Convinced, Davis began making design suggestions that would make the course even more appealing for championship play.
THE NAME PART OF GAME
Branding and promotion are critical in creating a tournament course, and Ladenburg, Jones’ firm and representatives of Kemper Sports, the management company contracted to manage the course, carefully considered what the name should be.
They wanted something upscale and sophisticated — a name that would signify quality. As county spokesman Dick Ferguson said at the time, the name should be “a combination of words you could use in a clothing line.”
From a list of 17 final possible names that included Puget Dunes, Quarry Dunes, The Links at Puget Dunes, The Olde Ruins Golf Links and — oddly — Wild Canary, they settled on Chambers Bay.
The name wasn’t strictly accurate: The golf course is not on a bay, and there was no historical indication that Thomas M. Chambers, its namesake, ever set foot there.
Chambers settled in the area in 1847 and built a sawmill and a three-story flour mill on what then was called Steilacoom Creek. But his enterprises were a mile and a half south of the golf course property.
But what the Chambers Bay name lacked in accuracy, it made up for in public appeal. The words looked good on golf hats and windbreakers and clicked with the national golf media.
Soon after Chambers Bay opened on June 23, 2007, The New York Times called it “America’s next great golf course.” Golf Magazine heralded it as “Best new course of the year.”
Just seven months later, the USGA announced it would bring not one but two tournaments to Chambers Bay: the U.S. Amateur Championship in 2010 and the U.S. Open in 2015, the latter a potential economic windfall that could be worth millions.
Despite the opening splash, the golf course had a rough start. It opened on the eve of the Great Recession, and at first it failed to attract enough golfers to pay the bills.
In 2008, its first full year of operation, the course finished with a meager profit of $45,202.
But it lost $1.3 million in 2009, and in 2010 it lost even more — $1.8 million — despite national attention it attracted by playing host to the U.S. Amateur.
The county was forced to lend the course $2.5 million to cover the 2010 loss, plus expenses associated with making course improvements for the U.S. Amateur.
But in 2013, buoyed by the growing U.S. Open buzz, Chambers Bay began paying off. It generated a profit of $382,000 that year and recorded the highest number of rounds played (38,980) in its six-year history.
In 2014, the course recorded a $435,000 profit. Total revenue rose 15 percent to $6.9 million.

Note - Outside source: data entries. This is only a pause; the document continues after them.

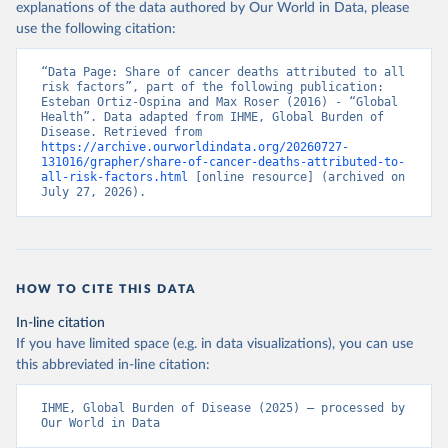
explanations of the data authored by Our World in Data, please
use the following citation:
“Data Page: Share of cancer deaths attributed to all 
risk factors”, part of the following publication: 
Esteban Ortiz-Ospina and Max Roser (2016) - “Global 
Health”. Data adapted from IHME, Global Burden of 
Disease. Retrieved from 
https://archive.ourworldindata.org/20260727-
131016/grapher/share-of-cancer-deaths-attributed-to-
all-risk-factors.html
 [online resource] (archived on 
July 27, 2026).
HOW TO CITE THIS DATA
In-line citation
If you have limited space (e.g. in data visualizations), you can use
this abbreviated in-line citation:
IHME, Global Burden of Disease (2025) – processed by 
Our World in Data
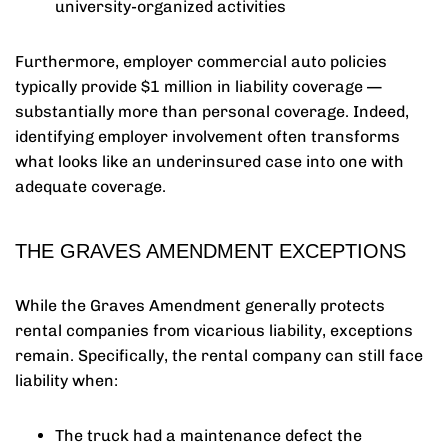
university-organized activities
Furthermore, employer commercial auto policies
typically provide $1 million in liability coverage —
substantially more than personal coverage. Indeed,
identifying employer involvement often transforms
what looks like an underinsured case into one with
adequate coverage.
THE GRAVES AMENDMENT EXCEPTIONS
While the Graves Amendment generally protects
rental companies from vicarious liability, exceptions
remain. Specifically, the rental company can still face
liability when:
The truck had a maintenance defect the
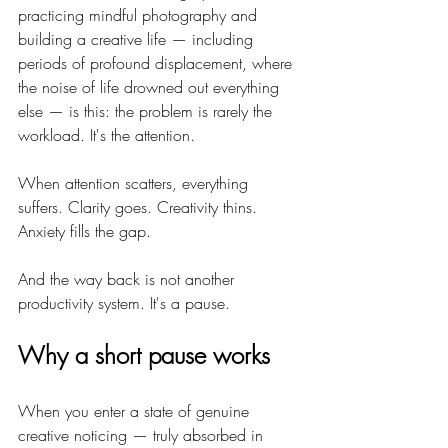
practicing mindful photography and 
building a creative life — including 
periods of profound displacement, where 
the noise of life drowned out everything 
else — is this: the problem is rarely the 
workload. It's the attention.
When attention scatters, everything 
suffers. Clarity goes. Creativity thins. 
Anxiety fills the gap.
And the way back is not another 
productivity system. It's a pause.
Why a short pause works
When you enter a state of genuine 
creative noticing — truly absorbed in 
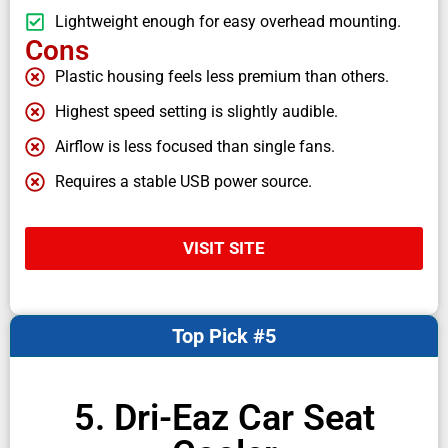
Lightweight enough for easy overhead mounting.
Cons
Plastic housing feels less premium than others.
Highest speed setting is slightly audible.
Airflow is less focused than single fans.
Requires a stable USB power source.
VISIT SITE
Top Pick #5
5. Dri-Eaz Car Seat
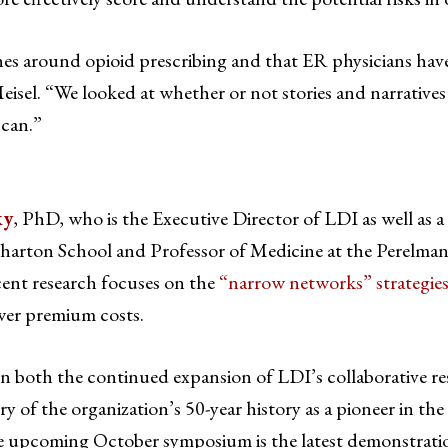
es around opioid prescribing and that ER physicians have 
Meisel. “We looked at whether or not stories and narrative
 can.”
ky
, PhD, who is the Executive Director of LDI as well as a
arton School and Professor of Medicine at the Perelma
cent research focuses on the
“narrow networks” strategie
ower premium costs.
on both the continued expansion of LDI’s collaborative r
tory of the organization’s 50-year history as a pioneer in the 
the upcoming October symposium is the latest demonstrati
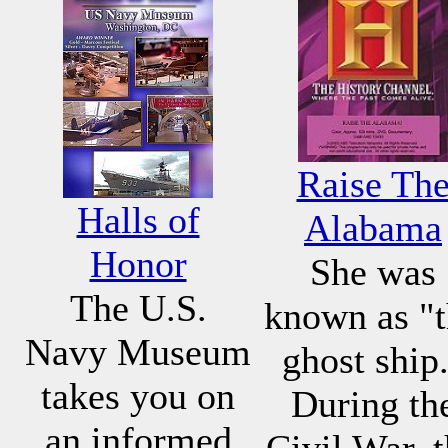
Raise Th
Halls of
Alabama
Honor
She was
The U.S.
known as "
Navy Museum
ghost ship
takes you on
During th
an informed
Civil War, 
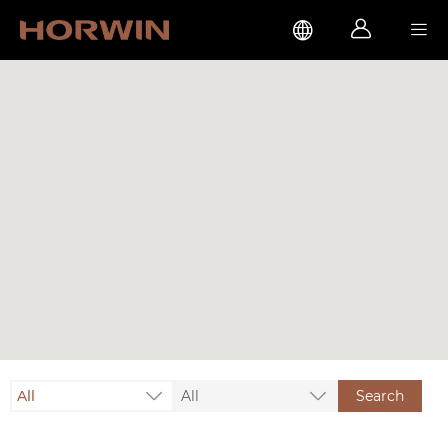



All
All
Search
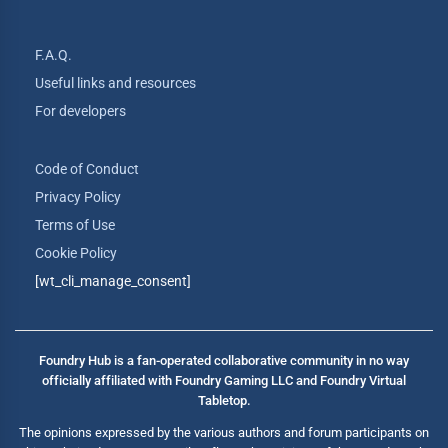
F.A.Q.
Useful links and resources
For developers
Code of Conduct
Privacy Policy
Terms of Use
Cookie Policy
[wt_cli_manage_consent]
Foundry Hub is a fan-operated collaborative community in no way
officially affiliated with Foundry Gaming LLC and Foundry Virtual
Tabletop.
The opinions expressed by the various authors and forum participants on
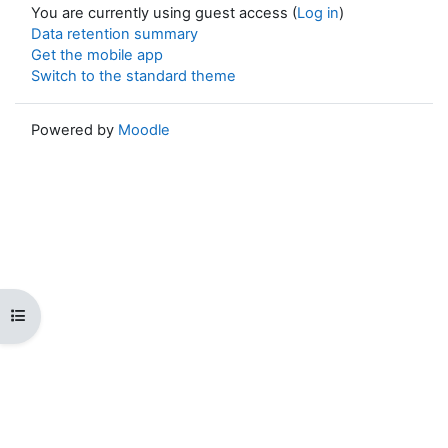
You are currently using guest access (
Log in
)
Data retention summary
Get the mobile app
Switch to the standard theme
Powered by
Moodle
Open course index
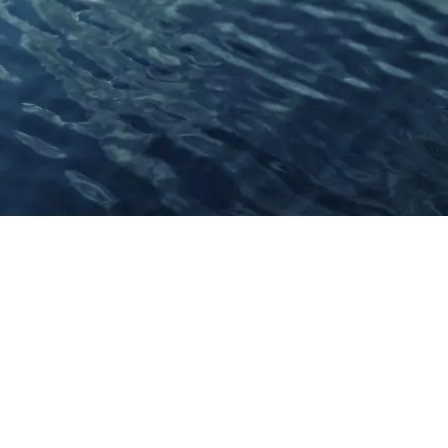
Connect With Us
Facebook
YouTube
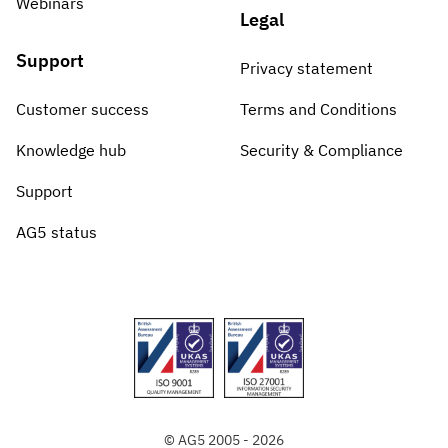
Webinars
Legal
Support
Privacy statement
Customer success
Terms and Conditions
Knowledge hub
Security & Compliance
Support
AG5 status
© AG5 2005 - 2026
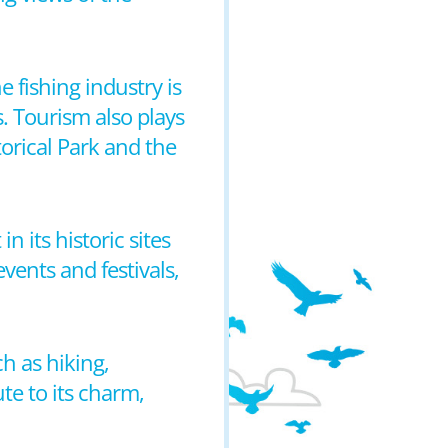
 fishing industry is
s. Tourism also plays
storical Park and the
n its historic sites
vents and festivals,
ch as hiking,
te to its charm,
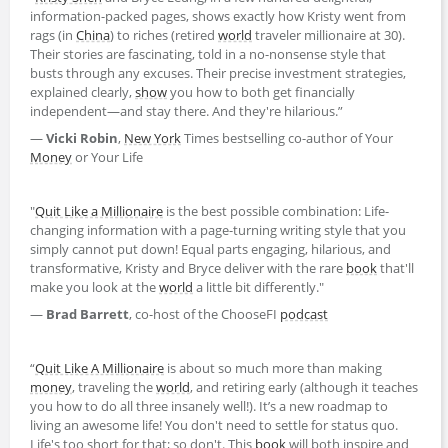
information-packed pages, shows exactly how Kristy went from
rags (in
China
) to riches (retired
world
traveler millionaire at 30).
Their stories are fascinating, told in a no-nonsense style that
busts through any excuses. Their precise investment strategies,
explained clearly,
show
you how to both get financially
independent—and stay there. And they're hilarious.”
—
Vicki Robin
,
New York
Times bestselling co-author of Your
Money
or Your Life
"
Quit Like a Millionaire
is the best possible combination: Life-
changing information with a page-turning writing style that you
simply cannot put down! Equal parts engaging, hilarious, and
transformative, Kristy and Bryce deliver with the rare
book
that'll
make you look at the
world
a little bit differently."
—
Brad Barrett
, co-host of the ChooseFI
podcast
“
Quit Like A Millionaire
is about so much more than making
money
, traveling the
world
, and retiring early (although it teaches
you how to do all three insanely well!). It’s a new roadmap to
living an awesome life! You don't need to settle for status quo.
Life's too short for that; so don't. This
book
will both inspire and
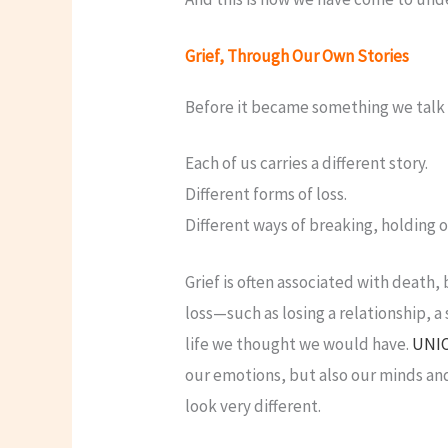
Grief, Through Our Own Stories
Before it became something we talk 
Each of us carries a different story.
Different forms of loss.
Different ways of breaking, holding o
Grief is often associated with death,
loss—such as losing a relationship, a 
life we thought we would have.
UNI
our emotions, but also our minds an
look very different.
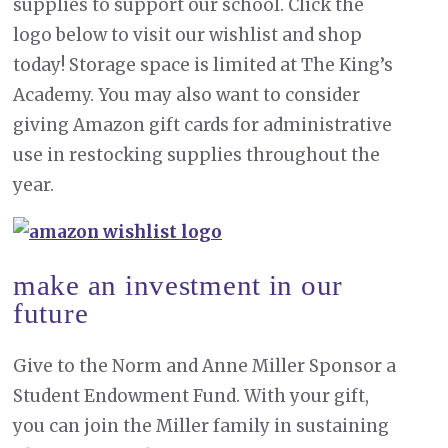
supplies to support our school. Click the
logo below to visit our wishlist and shop
today! Storage space is limited at The King’s
Academy. You may also want to consider
giving Amazon gift cards for administrative
use in restocking supplies throughout the
year.
make an investment in our
future
Give to the Norm and Anne Miller Sponsor a
Student Endowment Fund. With your gift,
you can join the Miller family in sustaining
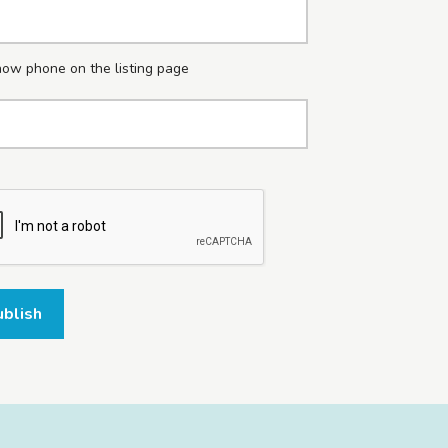
ow phone on the listing page
ublish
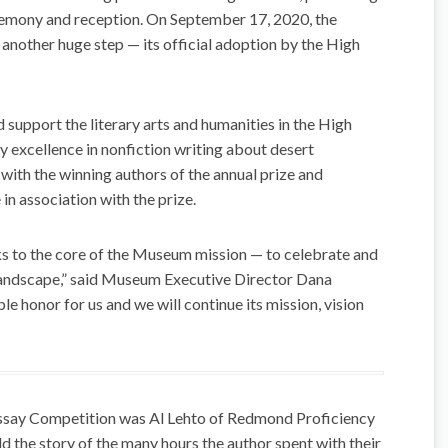
remony and reception. On September 17, 2020, the
nother huge step — its official adoption by the High
d support the literary arts and humanities in the High
y excellence in nonfiction writing about desert
ith the winning authors of the annual prize and
in association with the prize.
s to the core of the Museum mission — to celebrate and
andscape,” said Museum Executive Director Dana
le honor for us and we will continue its mission, vision
Essay Competition was Al Lehto of Redmond Proficiency
d the story of the many hours the author spent with their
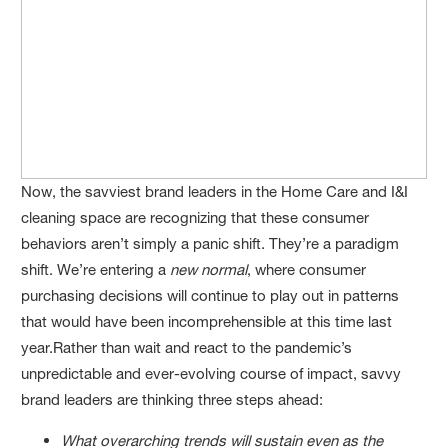
Now, the savviest brand leaders in the Home Care and I&I
cleaning space are recognizing that these consumer
behaviors aren’t simply a panic shift. They’re a paradigm
shift. We’re entering a
new normal
, where consumer
purchasing decisions will continue to play out in patterns
that would have been incomprehensible at this time last
year.Rather than wait and react to the pandemic’s
unpredictable and ever-evolving course of impact, savvy
brand leaders are thinking three steps ahead:
What overarching trends will sustain even as the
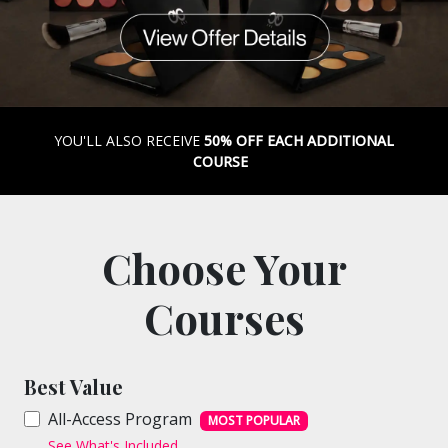
YOU'LL ALSO RECEIVE
50% OFF EACH ADDITIONAL
COURSE
Choose Your
Courses
Best Value
All-Access Program
MOST POPULAR
See What's Included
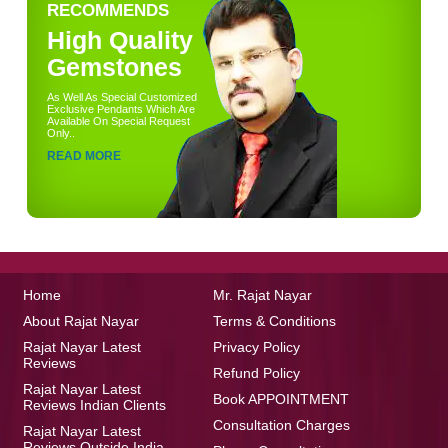
RECOMMENDS
High Quality
Gemstones
As Well As Special Customized
Exclusive Pendants Which Are
Available On Special Request
Only..
READ MORE
Home
Mr. Rajat Nayar
About Rajat Nayar
Terms & Conditions
Rajat Nayar Latest
Privacy Policy
Reviews
Refund Policy
Rajat Nayar Latest
Book APPOINTMENT
Reviews Indian Clients
Consultation Charges
Rajat Nayar Latest
Reviews Outside India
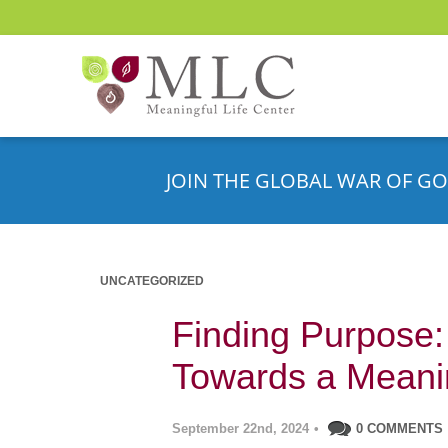
JOIN THE GLOBAL WAR OF GO
UNCATEGORIZED
Finding Purpose
Towards a Meanin
September 22nd, 2024
•
0 COMMENTS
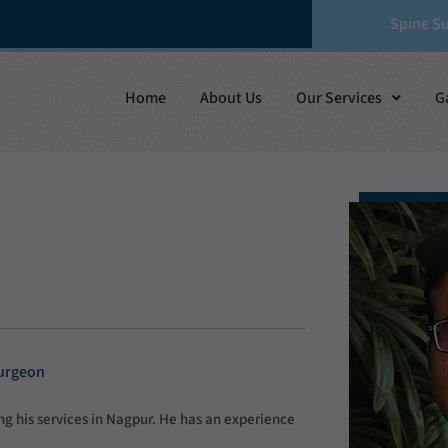
Spine S
Home
About Us
Our Services
G
Surgeon
g his services in Nagpur. He has an experience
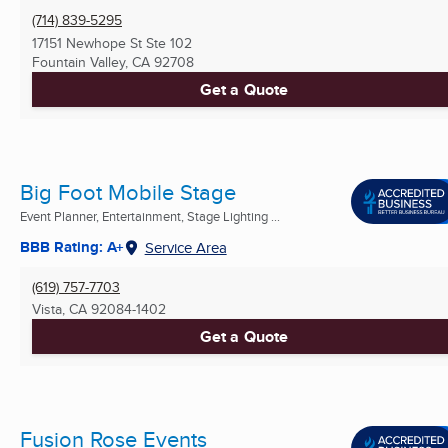
(714) 839-5295
17151 Newhope St Ste 102
Fountain Valley, CA
92708
Get a Quote
Big Foot Mobile Stage
Event Planner, Entertainment, Stage Lighting ...
BBB Rating: A+
Service Area
(619) 757-7703
Vista, CA
92084-1402
Get a Quote
Fusion Rose Events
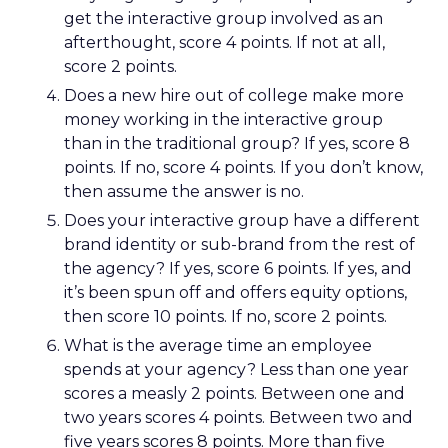
get the interactive group involved as an
afterthought, score 4 points. If not at all,
score 2 points.
Does a new hire out of college make more
money working in the interactive group
than in the traditional group? If yes, score 8
points. If no, score 4 points. If you don’t know,
then assume the answer is no.
Does your interactive group have a different
brand identity or sub-brand from the rest of
the agency? If yes, score 6 points. If yes, and
it’s been spun off and offers equity options,
then score 10 points. If no, score 2 points.
What is the average time an employee
spends at your agency? Less than one year
scores a measly 2 points. Between one and
two years scores 4 points. Between two and
five years scores 8 points. More than five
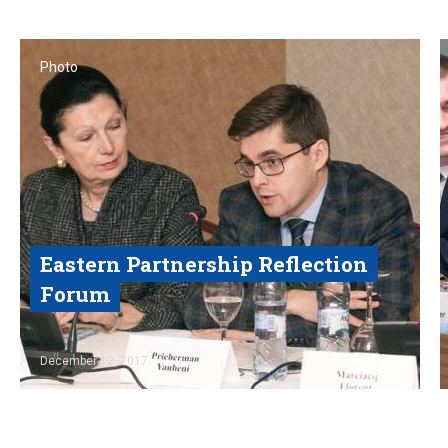
Photo
Eastern Partnership Reflection
Forum
Read
December 12, 2017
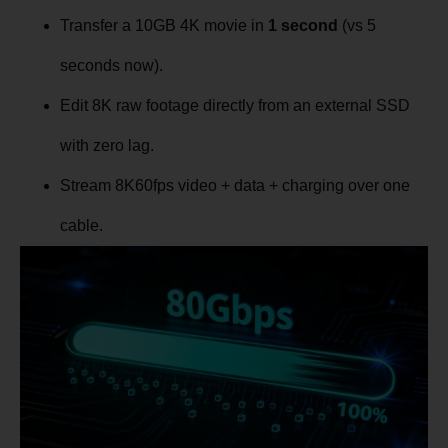
Transfer a 10GB 4K movie in
1 second
(vs 5
seconds now).
Edit 8K raw footage directly from an external SSD
with zero lag.
Stream 8K60fps video + data + charging over one
cable.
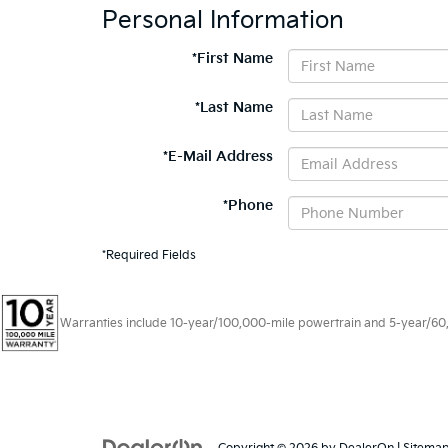
Personal Information
*First Name
*Last Name
*E-Mail Address
*Phone
*Required Fields
Warranties include 10-year/100,000-mile powertrain and 5-year/60,00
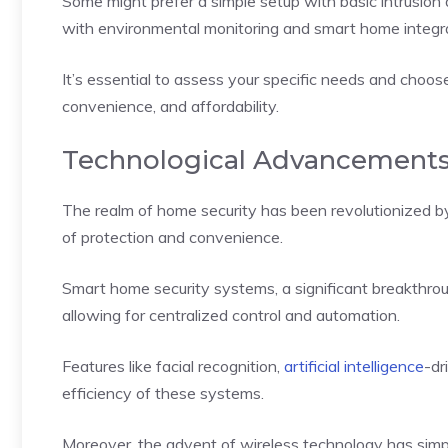
Some might prefer a simple setup with basic intrusion
with environmental monitoring and smart home integra
It’s essential to assess your specific needs and choose
convenience, and affordability.
Technological Advancements
The realm of home security has been revolutionized b
of protection and convenience.
Smart home security systems, a significant breakthro
allowing for centralized control and automation.
Features like facial recognition,
artificial intelligence
-dr
efficiency of these systems.
Moreover, the advent of wireless technology has simplif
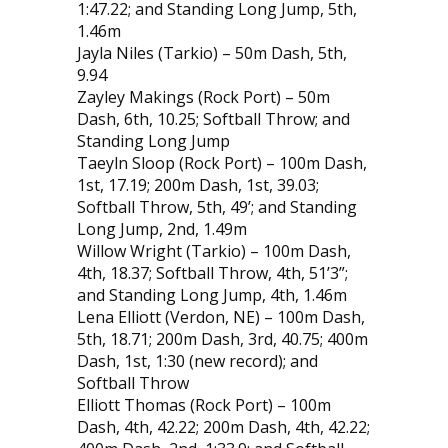
1:47.22; and Standing Long Jump, 5th,
1.46m
Jayla Niles (Tarkio) – 50m Dash, 5th,
9.94
Zayley Makings (Rock Port) – 50m
Dash, 6th, 10.25; Softball Throw; and
Standing Long Jump
Taeyln Sloop (Rock Port) – 100m Dash,
1st, 17.19; 200m Dash, 1st, 39.03;
Softball Throw, 5th, 49’; and Standing
Long Jump, 2nd, 1.49m
Willow Wright (Tarkio) – 100m Dash,
4th, 18.37; Softball Throw, 4th, 51’3”;
and Standing Long Jump, 4th, 1.46m
Lena Elliott (Verdon, NE) – 100m Dash,
5th, 18.71; 200m Dash, 3rd, 40.75; 400m
Dash, 1st, 1:30 (new record); and
Softball Throw
Elliott Thomas (Rock Port) – 100m
Dash, 4th, 42.22; 200m Dash, 4th, 42.22;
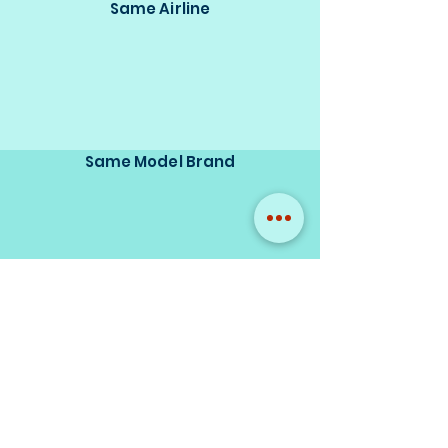
Same Airline
Same Model Brand
Same Scale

That included more than $1 million in Chambers Bay merchandise.
That’s just the beginning. Estimates of overall economic impact from major sports events are often inflated, but the public relations benefits from a successful tournament would be undeniable.
Reg Jones, senior director of the U.S. Open, estimates the economic impact to the area will be about $148 million.
For Ladenburg, that’s good news, and it’s also personally satisfying.
One of the former County Council members — he wouldn’t say which one — recently approached him and apologized. Ladenburg said.
“He said, ‘I was wrong,’ ” Ladenburg said.
Ladenburg said the former councilman apologized not only for his error in judgment but also for his mean-spirited attitude during the debate.
Meanwhile, with hotels full, restaurants booked and the likes of Tiger Woods and Phil Mickelson jetting in, Pierce County’s current county executive, Pat McCarthy is looking to the future.
She’s eager to get repeat performances. She said she wants Chambers Bay on the USGA’s regular U.S. Open tournament cycle.
Her goal: “We want this to be the gift that keeps on giving.”